Metadata-Version: 2.1
Name: gherald
Version: 0.1.2
Summary: A python package to assess the risk of a change during code review.
Home-page: https://github.com/filipe-cogo/gherald
License: MIT
Author: University of Waterloo
Author-email: yuxueyao0130@gmail.com
Requires-Python: >=3.9,<3.13
Classifier: Development Status :: 3 - Alpha
Classifier: Intended Audience :: Developers
Classifier: License :: OSI Approved :: MIT License
Classifier: Operating System :: OS Independent
Classifier: Programming Language :: Python :: 3
Classifier: Programming Language :: Python :: 3.9
Classifier: Programming Language :: Python :: 3.10
Classifier: Programming Language :: Python :: 3.11
Classifier: Programming Language :: Python :: 3.12
Classifier: Topic :: Software Development :: Libraries :: Python Modules
Requires-Dist: GitPython (>=3.1.40,<4.0.0)
Requires-Dist: nltk (>=3.8.1,<4.0.0)
Requires-Dist: pandarallel (>=1.6.5,<2.0.0)
Requires-Dist: pandas (>=2.1.2,<3.0.0)
Requires-Dist: pydriller (>=2.5.1,<3.0.0)
Requires-Dist: rich (>=10.14.0,<11.0.0)
Requires-Dist: typer[all] (>=0.4.0,<0.5.0)
Project-URL: Repository, https://github.com/filipe-cogo/gherald
Description-Content-Type: text/markdown

# gherald

<div align="center">

[![Build status](https://github.com/filipe-cogo/gherald/workflows/build/badge.svg?branch=master&event=push)](https://github.com/filipe-cogo/gherald/actions?query=workflow%3Abuild)
[![Python Version](https://img.shields.io/pypi/pyversions/gherald.svg)](https://pypi.org/project/gherald/)
[![Dependencies Status](https://img.shields.io/badge/dependencies-up%20to%20date-brightgreen.svg)](https://github.com/filipe-cogo/gherald/pulls?utf8=%E2%9C%93&q=is%3Apr%20author%3Aapp%2Fdependabot)

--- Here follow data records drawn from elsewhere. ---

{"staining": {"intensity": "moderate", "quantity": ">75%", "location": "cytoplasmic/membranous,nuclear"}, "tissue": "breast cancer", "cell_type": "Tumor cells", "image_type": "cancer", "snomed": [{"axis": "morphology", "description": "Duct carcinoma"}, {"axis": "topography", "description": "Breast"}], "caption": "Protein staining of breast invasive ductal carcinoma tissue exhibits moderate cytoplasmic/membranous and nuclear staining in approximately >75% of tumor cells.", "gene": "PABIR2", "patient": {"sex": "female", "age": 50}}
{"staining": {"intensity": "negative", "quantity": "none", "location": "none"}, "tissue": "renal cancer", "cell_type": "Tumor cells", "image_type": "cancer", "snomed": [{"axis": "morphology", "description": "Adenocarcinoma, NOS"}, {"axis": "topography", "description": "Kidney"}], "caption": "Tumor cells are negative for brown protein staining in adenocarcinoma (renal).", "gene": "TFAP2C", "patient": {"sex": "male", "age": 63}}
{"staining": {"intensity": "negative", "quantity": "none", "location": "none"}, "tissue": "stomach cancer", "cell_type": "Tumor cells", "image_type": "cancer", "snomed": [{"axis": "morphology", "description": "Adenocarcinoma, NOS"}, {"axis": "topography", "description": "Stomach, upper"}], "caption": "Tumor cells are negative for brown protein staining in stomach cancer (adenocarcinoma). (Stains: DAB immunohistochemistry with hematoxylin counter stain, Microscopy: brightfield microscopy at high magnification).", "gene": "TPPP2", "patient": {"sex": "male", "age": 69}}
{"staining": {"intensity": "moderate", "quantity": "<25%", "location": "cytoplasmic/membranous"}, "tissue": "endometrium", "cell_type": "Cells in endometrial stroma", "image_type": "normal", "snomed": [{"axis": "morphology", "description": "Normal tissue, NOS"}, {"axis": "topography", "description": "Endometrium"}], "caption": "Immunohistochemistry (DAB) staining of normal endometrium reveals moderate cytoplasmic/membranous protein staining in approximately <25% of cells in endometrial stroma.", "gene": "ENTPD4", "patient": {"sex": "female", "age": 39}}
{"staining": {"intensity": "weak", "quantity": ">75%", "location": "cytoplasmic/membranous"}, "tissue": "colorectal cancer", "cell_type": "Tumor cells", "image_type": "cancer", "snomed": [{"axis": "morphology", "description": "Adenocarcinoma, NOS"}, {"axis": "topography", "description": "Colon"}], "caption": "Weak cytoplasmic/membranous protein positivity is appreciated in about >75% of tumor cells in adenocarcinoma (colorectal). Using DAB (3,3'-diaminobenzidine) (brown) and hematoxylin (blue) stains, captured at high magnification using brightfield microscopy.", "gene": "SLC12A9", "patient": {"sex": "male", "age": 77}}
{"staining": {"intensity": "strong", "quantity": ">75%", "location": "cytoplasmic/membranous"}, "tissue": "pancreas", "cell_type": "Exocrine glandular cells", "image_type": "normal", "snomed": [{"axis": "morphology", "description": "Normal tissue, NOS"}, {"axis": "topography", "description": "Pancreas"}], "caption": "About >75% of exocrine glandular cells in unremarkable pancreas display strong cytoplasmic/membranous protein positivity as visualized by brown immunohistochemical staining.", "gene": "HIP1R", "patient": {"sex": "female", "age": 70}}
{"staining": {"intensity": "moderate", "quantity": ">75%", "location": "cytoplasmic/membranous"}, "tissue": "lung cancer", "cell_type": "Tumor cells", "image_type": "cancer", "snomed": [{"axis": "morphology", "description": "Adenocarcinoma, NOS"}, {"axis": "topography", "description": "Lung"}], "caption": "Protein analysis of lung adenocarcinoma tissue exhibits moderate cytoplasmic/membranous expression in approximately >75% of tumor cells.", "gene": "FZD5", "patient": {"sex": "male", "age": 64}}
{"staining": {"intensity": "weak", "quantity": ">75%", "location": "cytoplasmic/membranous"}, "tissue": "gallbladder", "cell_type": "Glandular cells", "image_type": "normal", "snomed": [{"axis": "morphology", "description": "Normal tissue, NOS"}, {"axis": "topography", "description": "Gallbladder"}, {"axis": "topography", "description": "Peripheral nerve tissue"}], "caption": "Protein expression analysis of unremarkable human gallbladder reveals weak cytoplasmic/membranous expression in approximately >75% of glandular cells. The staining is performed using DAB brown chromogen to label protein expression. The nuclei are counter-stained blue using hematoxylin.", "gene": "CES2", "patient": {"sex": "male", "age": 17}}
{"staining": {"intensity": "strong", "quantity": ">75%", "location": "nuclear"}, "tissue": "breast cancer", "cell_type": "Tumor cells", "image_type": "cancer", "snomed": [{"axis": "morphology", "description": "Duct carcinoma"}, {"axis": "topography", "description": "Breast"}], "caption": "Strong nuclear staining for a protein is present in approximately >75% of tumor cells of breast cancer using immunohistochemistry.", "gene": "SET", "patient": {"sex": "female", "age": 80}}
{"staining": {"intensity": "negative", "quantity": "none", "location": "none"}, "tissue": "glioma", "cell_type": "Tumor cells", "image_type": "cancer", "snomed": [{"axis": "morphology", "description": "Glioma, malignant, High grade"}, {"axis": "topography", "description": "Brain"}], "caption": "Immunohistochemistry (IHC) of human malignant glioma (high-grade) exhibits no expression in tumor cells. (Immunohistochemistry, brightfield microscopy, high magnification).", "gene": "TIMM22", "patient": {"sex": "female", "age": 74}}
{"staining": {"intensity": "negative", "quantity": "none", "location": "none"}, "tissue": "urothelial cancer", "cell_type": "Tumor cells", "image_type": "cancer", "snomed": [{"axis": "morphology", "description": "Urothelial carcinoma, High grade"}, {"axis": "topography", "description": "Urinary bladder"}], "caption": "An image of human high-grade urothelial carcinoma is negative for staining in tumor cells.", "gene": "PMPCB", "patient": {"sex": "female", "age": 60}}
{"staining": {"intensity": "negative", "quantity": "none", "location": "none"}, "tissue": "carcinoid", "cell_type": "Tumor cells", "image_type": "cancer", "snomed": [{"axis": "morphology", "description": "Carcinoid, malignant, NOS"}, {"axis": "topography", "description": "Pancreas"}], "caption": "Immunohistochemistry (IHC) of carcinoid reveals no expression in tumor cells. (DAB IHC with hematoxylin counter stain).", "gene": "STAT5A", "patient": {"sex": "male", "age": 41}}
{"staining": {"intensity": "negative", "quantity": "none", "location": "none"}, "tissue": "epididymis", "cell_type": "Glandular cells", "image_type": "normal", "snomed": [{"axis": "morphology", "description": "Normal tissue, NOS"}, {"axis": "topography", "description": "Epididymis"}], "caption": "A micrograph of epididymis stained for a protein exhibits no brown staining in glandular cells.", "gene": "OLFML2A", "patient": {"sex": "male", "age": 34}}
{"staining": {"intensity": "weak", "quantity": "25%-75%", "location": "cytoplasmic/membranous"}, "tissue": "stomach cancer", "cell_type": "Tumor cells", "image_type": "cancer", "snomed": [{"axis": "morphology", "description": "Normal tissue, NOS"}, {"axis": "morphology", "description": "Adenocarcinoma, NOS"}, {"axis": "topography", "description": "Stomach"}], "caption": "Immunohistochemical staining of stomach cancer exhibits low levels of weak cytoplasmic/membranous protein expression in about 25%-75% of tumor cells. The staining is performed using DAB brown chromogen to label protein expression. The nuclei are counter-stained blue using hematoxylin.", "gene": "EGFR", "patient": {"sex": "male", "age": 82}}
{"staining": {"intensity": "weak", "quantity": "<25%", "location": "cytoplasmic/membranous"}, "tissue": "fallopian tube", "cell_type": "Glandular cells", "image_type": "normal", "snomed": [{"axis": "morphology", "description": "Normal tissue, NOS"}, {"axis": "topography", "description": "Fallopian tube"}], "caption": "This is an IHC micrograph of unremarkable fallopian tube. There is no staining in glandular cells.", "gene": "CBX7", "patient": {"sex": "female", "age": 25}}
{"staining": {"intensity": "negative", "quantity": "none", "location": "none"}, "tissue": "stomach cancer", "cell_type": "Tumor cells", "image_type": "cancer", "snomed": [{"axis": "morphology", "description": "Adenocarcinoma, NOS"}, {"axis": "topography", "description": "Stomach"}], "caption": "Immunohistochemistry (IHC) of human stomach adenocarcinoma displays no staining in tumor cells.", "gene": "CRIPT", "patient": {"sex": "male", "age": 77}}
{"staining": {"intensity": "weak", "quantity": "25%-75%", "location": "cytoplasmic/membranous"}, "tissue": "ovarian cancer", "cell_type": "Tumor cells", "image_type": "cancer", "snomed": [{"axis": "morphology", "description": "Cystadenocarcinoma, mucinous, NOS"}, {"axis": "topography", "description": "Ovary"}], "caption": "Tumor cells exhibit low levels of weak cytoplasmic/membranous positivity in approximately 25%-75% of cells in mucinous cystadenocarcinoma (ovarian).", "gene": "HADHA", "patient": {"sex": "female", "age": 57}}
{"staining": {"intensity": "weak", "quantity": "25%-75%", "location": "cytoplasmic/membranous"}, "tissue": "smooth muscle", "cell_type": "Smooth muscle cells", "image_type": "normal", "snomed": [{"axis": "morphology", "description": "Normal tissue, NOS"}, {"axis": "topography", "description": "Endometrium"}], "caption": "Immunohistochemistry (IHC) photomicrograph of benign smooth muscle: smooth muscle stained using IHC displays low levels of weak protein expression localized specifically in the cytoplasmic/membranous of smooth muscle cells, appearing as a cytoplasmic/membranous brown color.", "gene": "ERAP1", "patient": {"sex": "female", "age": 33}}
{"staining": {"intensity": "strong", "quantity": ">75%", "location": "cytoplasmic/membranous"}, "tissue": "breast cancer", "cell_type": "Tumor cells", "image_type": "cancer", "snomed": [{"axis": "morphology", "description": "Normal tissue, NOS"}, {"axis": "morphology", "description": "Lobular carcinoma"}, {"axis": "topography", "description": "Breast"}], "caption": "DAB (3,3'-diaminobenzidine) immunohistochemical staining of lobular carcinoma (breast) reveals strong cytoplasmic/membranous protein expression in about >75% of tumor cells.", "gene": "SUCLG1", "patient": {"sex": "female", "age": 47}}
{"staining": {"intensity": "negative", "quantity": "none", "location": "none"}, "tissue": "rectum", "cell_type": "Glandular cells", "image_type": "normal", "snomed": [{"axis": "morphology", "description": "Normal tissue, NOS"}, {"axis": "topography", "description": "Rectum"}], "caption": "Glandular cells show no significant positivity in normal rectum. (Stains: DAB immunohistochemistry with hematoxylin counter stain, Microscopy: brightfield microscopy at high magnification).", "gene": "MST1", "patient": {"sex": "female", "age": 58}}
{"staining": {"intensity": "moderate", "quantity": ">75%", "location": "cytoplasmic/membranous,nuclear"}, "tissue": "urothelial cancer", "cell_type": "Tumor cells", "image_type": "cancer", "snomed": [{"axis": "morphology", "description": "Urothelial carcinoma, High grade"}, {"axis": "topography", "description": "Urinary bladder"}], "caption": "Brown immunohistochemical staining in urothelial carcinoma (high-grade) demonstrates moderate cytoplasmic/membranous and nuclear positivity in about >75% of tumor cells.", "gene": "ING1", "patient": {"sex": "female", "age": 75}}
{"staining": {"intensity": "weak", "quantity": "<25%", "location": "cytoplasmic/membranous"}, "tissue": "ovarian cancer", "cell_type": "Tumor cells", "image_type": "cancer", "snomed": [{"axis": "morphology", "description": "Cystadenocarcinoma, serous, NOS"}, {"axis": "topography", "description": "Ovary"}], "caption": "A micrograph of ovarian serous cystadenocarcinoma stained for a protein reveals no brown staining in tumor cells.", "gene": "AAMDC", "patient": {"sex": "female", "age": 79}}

[![Code style: black](https://img.shields.io/badge/code%20style-black-000000.svg)](https://github.com/psf/black)
[![Security: bandit](https://img.shields.io/badge/security-bandit-green.svg)](https://github.com/PyCQA/bandit)
[![Pre-commit](https://img.shields.io/badge/pre--commit-enabled-brightgreen?logo=pre-commit&logoColor=white)](https://github.com/filipe-cogo/gherald/blob/master/.pre-commit-config.yaml)
[![Semantic Versions](https://img.shields.io/badge/%20%20%F0%9F%93%A6%F0%9F%9A%80-semantic--versions-e10079.svg)](https://github.com/filipe-cogo/gherald/releases)
[![License](https://img.shields.io/github/license/filipe-cogo/gherald)](https://github.com/filipe-cogo/gherald/blob/master/LICENSE)
![Coverage Report](assets/images/coverage.svg)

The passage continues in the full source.